The report concludes that the "opt-out" system would not work, since BT customers find themselves opted back in every time they changed computers or wiped their cookies:

"The latter issue regarding opt-out could not be specifically trialled either since [BT] conducted this test as a stealth trial".

It should first be noted that the remark pertaining to Phorm's system replacing charity adverts is not completely in context. BT's Emma Sanderson claims that Phorm had already purchased the charity ads used during the trial. Whether or not the charities were aware of this usage is another matter.

Naturally the report has been greeted with anger by those in the wider community, including Alexander Hanff, a much respected Anti-Phorm campaigner who has given a few scalding opinions of his own here:

"It is made obvious throughout the report that one of the highest priorities was finding a way to hide this from customers, and to a certain extent they were successful on this front. The only problem is of course that consent is required by law, so going into stealth mode was perhaps not the best way to run the trials. The whole issue of Cookie Dropping leaves me puzzled too.

If BT were convinced that Cookie Dropping was a legal issue in 2007, what has changed to make it a non issue in 2008; furthermore, what of the safeguards BT stated needed to be met with regards to consent. This was clearly an issue which concerned BT including the problems with using a cookie opt out method which still required traffic to go through Phorm’s system and opted customers back in if they cleared their cookie folder in their browser.
"

It's understood that BT has been less than pleased with some of Hanff's remarks, calling in the solicitors to exert a little pressure on the busy campaigner. Unfortunately for BT, such pressure is unlikely to stop the planned protest outside the operators forthcoming July 16th general meeting (news).

BT itself has been somewhat reluctant to comment on the report, preferring instead to regurgitate the same old PR spin that we’ve heard for the post couple of months, something which may only add to peoples growing distrust of the technology and its usage:

A BT spokesman said: "The trial was completely anonymous and no personal information was stored or processed. BT sought expert legal advice before commencing the trial."

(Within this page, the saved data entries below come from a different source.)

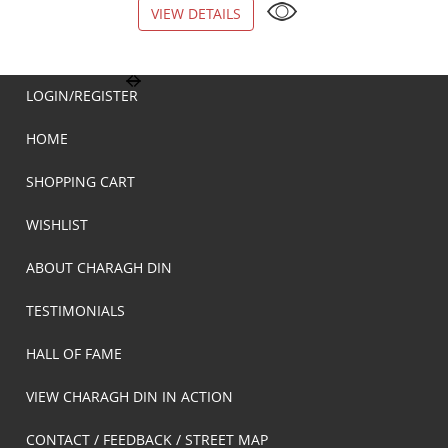
VIEW DETAILS
VIEW DETAILS
LOGIN/REGISTER
HOME
SHOPPING CART
WISHLIST
ABOUT CHARAGH DIN
TESTIMONIALS
HALL OF FAME
VIEW CHARAGH DIN IN ACTION
CONTACT / FEEDBACK / STREET MAP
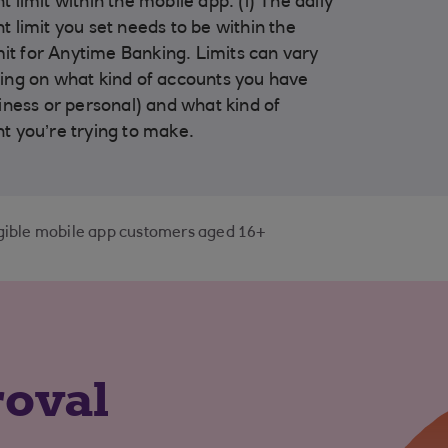
 limit within the mobile app. (i) The daily
 limit you set needs to be within the
imit for Anytime Banking. Limits can vary
ng on what kind of accounts you have
iness or personal) and what kind of
 you’re trying to make.
ligible mobile app customers aged 16+
roval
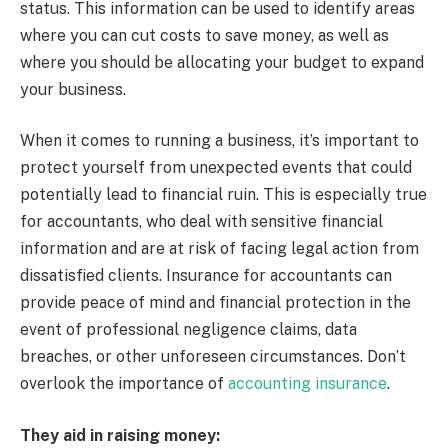
status. This information can be used to identify areas
where you can cut costs to save money, as well as
where you should be allocating your budget to expand
your business.
When it comes to running a business, it’s important to
protect yourself from unexpected events that could
potentially lead to financial ruin. This is especially true
for accountants, who deal with sensitive financial
information and are at risk of facing legal action from
dissatisfied clients. Insurance for accountants can
provide peace of mind and financial protection in the
event of professional negligence claims, data
breaches, or other unforeseen circumstances. Don’t
overlook the importance of
accounting insurance
.
They aid in raising money:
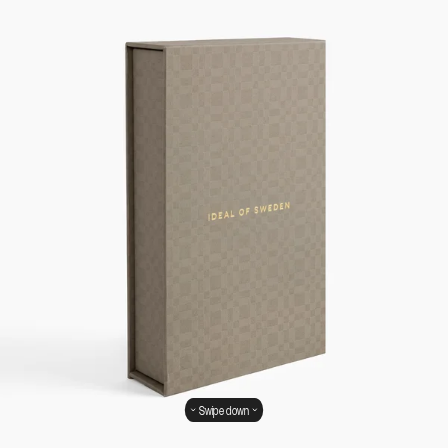
Swipe down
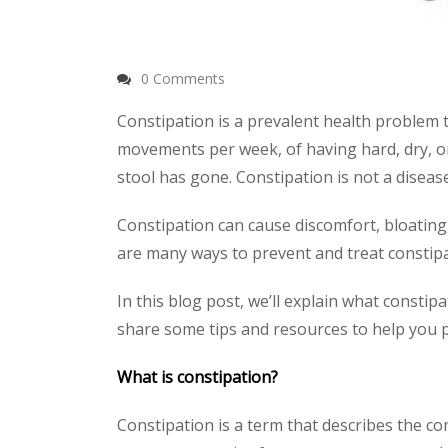
0 Comments
Constipation is a prevalent health problem t
movements per week, of having hard, dry, or 
stool has gone. Constipation is not a disease
Constipation can cause discomfort, bloating, 
are many ways to prevent and treat constipa
In this blog post, we’ll explain what constip
share some tips and resources to help you p
What is constipation?
Constipation is a term that describes the co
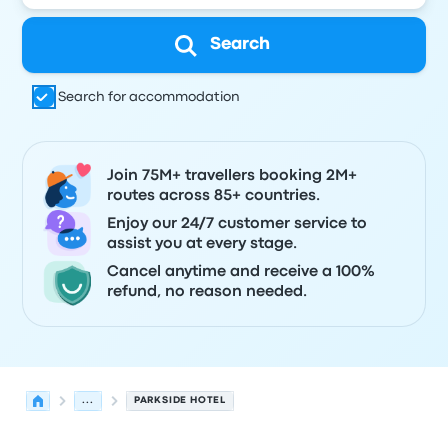
Search
Search for accommodation
Join 75M+ travellers booking 2M+
routes across 85+ countries.
Enjoy our 24/7 customer service to
assist you at every stage.
Cancel anytime and receive a 100%
refund, no reason needed.
...
PARKSIDE HOTEL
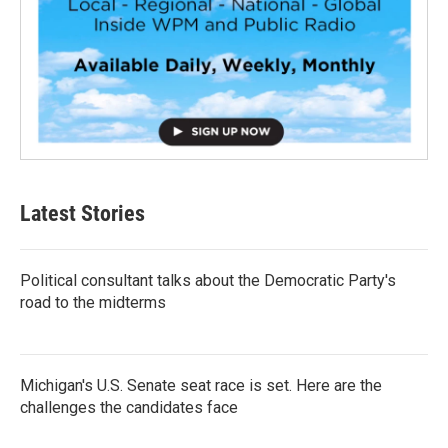
Latest Stories
Political consultant talks about the Democratic Party's
road to the midterms
Michigan's U.S. Senate seat race is set. Here are the
challenges the candidates face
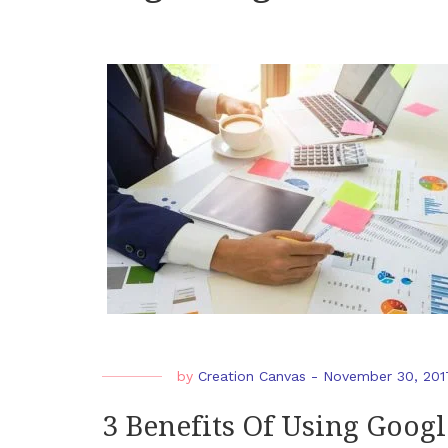
by
Creation Canvas
-
November 30, 201
3 Benefits Of Using Googl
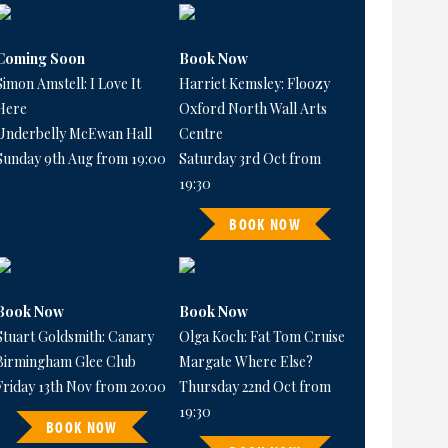
Coming Soon
Book Now
Simon Amstell: I Love It
Harriet Kemsley: Floozy
Here
Oxford North Wall Arts
Underbelly McEwan Hall
Centre
Sunday 9th Aug from 19:00
Saturday 3rd Oct from
19:30
BOOK NOW
Book Now
Book Now
Stuart Goldsmith: Canary
Olga Koch: Fat Tom Cruise
Birmingham Glee Club
Margate Where Else?
Friday 13th Nov from 20:00
Thursday 22nd Oct from
19:30
BOOK NOW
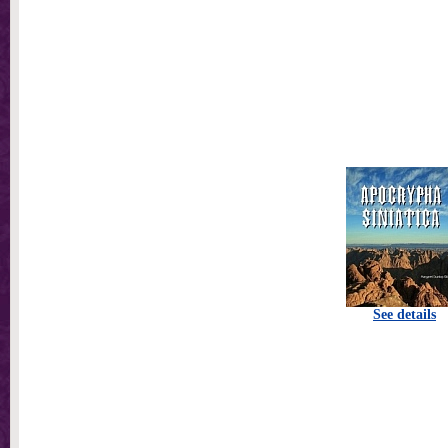
See details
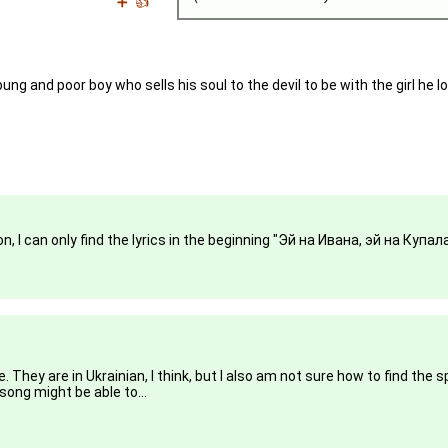
➕
👍
ung and poor boy who sells his soul to the devil to be with the girl he l
, I can only find the lyrics in the beginning "Эй на Ивана, эй на Купала.
hey are in Ukrainian, I think, but I also am not sure how to find the 
song might be able to...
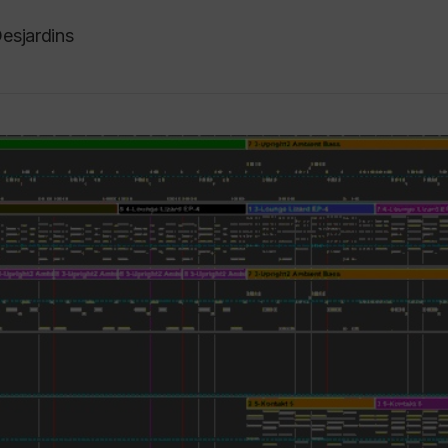
esjardins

Meanwhile Dr Richard Clayton, a computer security researcher from the University of Cambridge, has joined the criticism. Speaking to BBC News Online, Clayton said that BT's report "clearly shows that back in 2006 BT illegally intercepted their customers' web traffic, and illegally processed their personal data":

He continued: "The BT author seems delighted that only 15-20 people noticed this was happening and looks forward to a new system that will be completely invisible. This isn't how we expect ISPs to treat their customers' private communications and since, not surprisingly, it's against the law of the land, we must now expect to see a prosecution."